God forgive me, I was as near laughing yesterday where I should not. Would you believe that I had the grace to go hear a sermon upon a week day? In earnest, 'tis true; a Mr. Marshall was the man that preached, but never anybody was so defeated. He is so famed that I expected rare things of him, and seriously I listened to him as if he had been St. Paul; and what do you think he told us? Why, that if there were no kings, no queens, no lords, no ladies, nor gentlemen, nor gentlewomen, in the world, 'twould be no loss to God Almighty at all. This we had over some forty times, which made me remember it whether I would or not. The rest was much at this rate, interlarded with the prettiest odd phrases, that I had the most ado to look soberly enough for the place I was in that ever I had in my life. He does not preach so always, sure? If he does, I cannot believe his sermons will do much towards bringing anybody to heaven more than by exercising their patience. Yet, I'll say that for him, he stood stoutly for tithes, though, in my opinion, few deserve them less than he; and it may be he would be better without them.

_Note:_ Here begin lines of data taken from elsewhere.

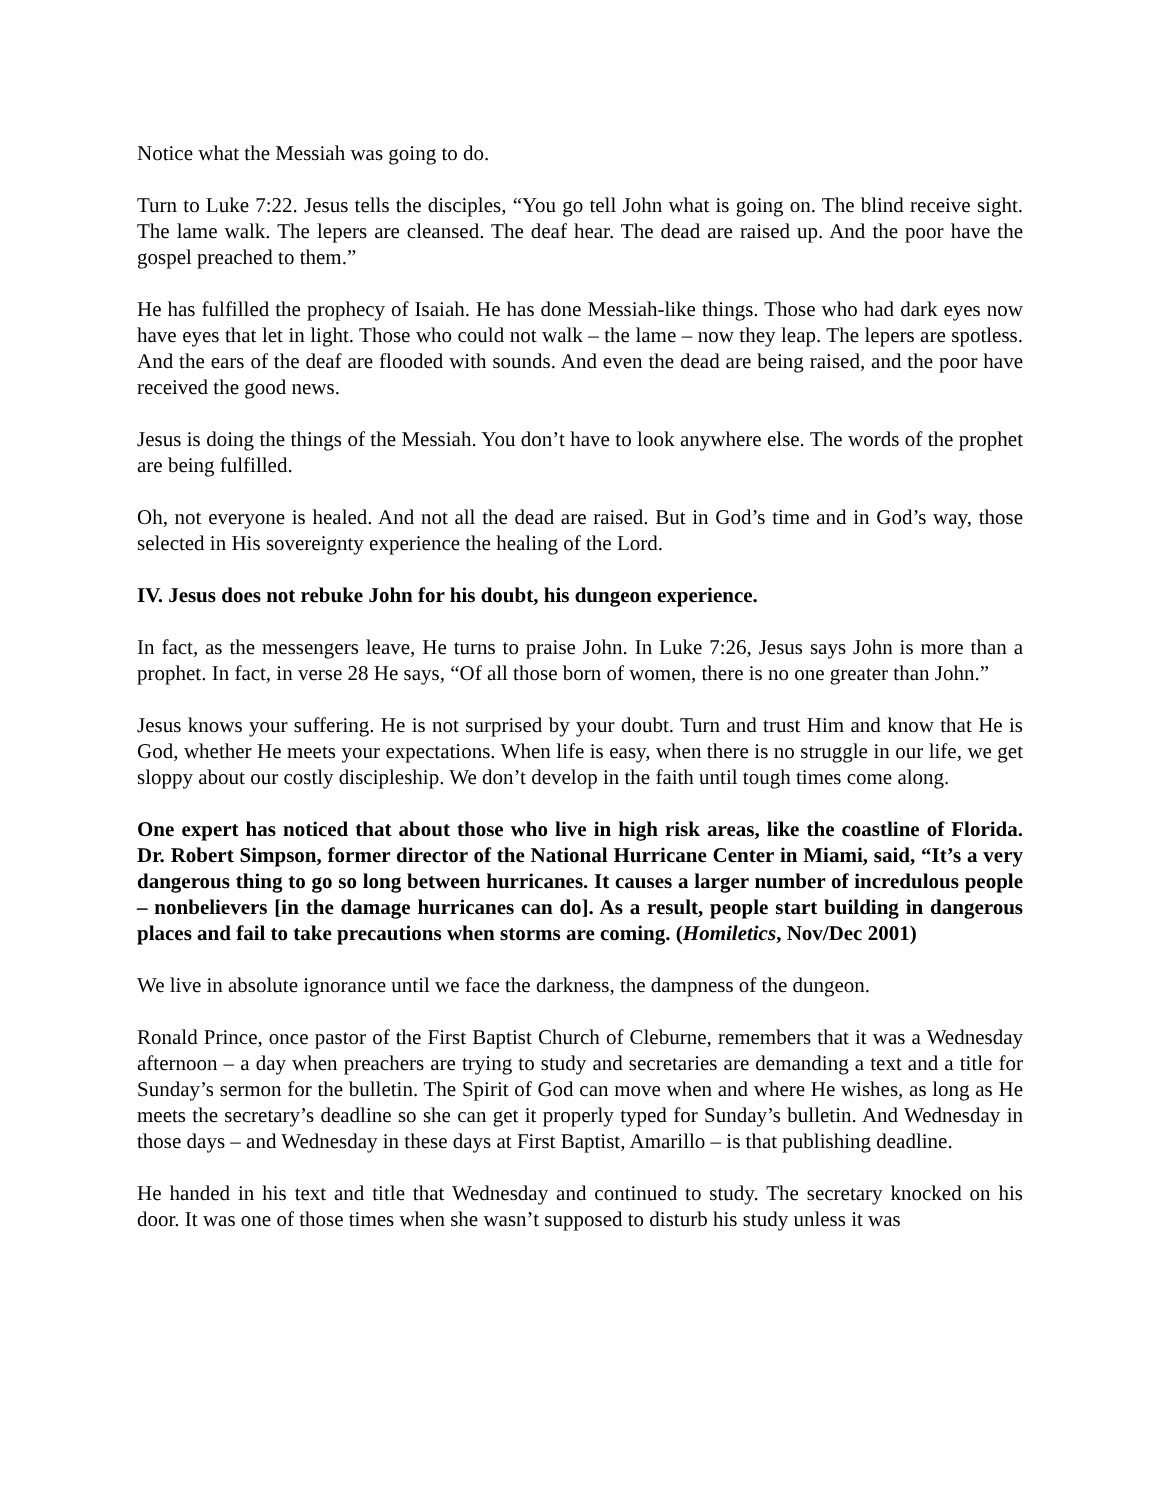Notice what the Messiah was going to do.
Turn to Luke 7:22. Jesus tells the disciples, “You go tell John what is going on. The blind receive sight. The lame walk. The lepers are cleansed. The deaf hear. The dead are raised up. And the poor have the gospel preached to them.”
He has fulfilled the prophecy of Isaiah. He has done Messiah-like things. Those who had dark eyes now have eyes that let in light. Those who could not walk – the lame – now they leap. The lepers are spotless. And the ears of the deaf are flooded with sounds. And even the dead are being raised, and the poor have received the good news.
Jesus is doing the things of the Messiah. You don’t have to look anywhere else. The words of the prophet are being fulfilled.
Oh, not everyone is healed. And not all the dead are raised. But in God’s time and in God’s way, those selected in His sovereignty experience the healing of the Lord.
IV. Jesus does not rebuke John for his doubt, his dungeon experience.
In fact, as the messengers leave, He turns to praise John. In Luke 7:26, Jesus says John is more than a prophet. In fact, in verse 28 He says, “Of all those born of women, there is no one greater than John.”
Jesus knows your suffering. He is not surprised by your doubt. Turn and trust Him and know that He is God, whether He meets your expectations. When life is easy, when there is no struggle in our life, we get sloppy about our costly discipleship. We don’t develop in the faith until tough times come along.
One expert has noticed that about those who live in high risk areas, like the coastline of Florida. Dr. Robert Simpson, former director of the National Hurricane Center in Miami, said, “It’s a very dangerous thing to go so long between hurricanes. It causes a larger number of incredulous people – nonbelievers [in the damage hurricanes can do]. As a result, people start building in dangerous places and fail to take precautions when storms are coming. (Homiletics, Nov/Dec 2001)
We live in absolute ignorance until we face the darkness, the dampness of the dungeon.
Ronald Prince, once pastor of the First Baptist Church of Cleburne, remembers that it was a Wednesday afternoon – a day when preachers are trying to study and secretaries are demanding a text and a title for Sunday’s sermon for the bulletin. The Spirit of God can move when and where He wishes, as long as He meets the secretary’s deadline so she can get it properly typed for Sunday’s bulletin. And Wednesday in those days – and Wednesday in these days at First Baptist, Amarillo – is that publishing deadline.
He handed in his text and title that Wednesday and continued to study. The secretary knocked on his door. It was one of those times when she wasn’t supposed to disturb his study unless it was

Yet you are not convinced, you say, that to be miserable is the way to be good; to some natures I think it is not, but there are many of so careless and vain a temper, that the least breath of good fortune swells them with so much pride, that if they were not put in mind sometimes by a sound cross or two that they are mortal, they would hardly think it possible; and though 'tis a sign of a servile nature when fear produces more of reverence in us than love, yet there is more danger of forgetting oneself in a prosperous fortune than in the contrary, and affliction may be the surest (though not the pleasantest) guide to heaven. What think you, might not I preach with Mr. Marshall for a wager? But you could fancy a perfect happiness here, you say; that is not much, many people do so; but I never heard of anybody that ever had it more than in fancy, so that will not be strange if you should miss on't. One may be happy to a good degree, I think, in a faithful friend, a moderate fortune, and a retired life; further than this I know nothing to wish; but if there be anything beyond it, I wish it you.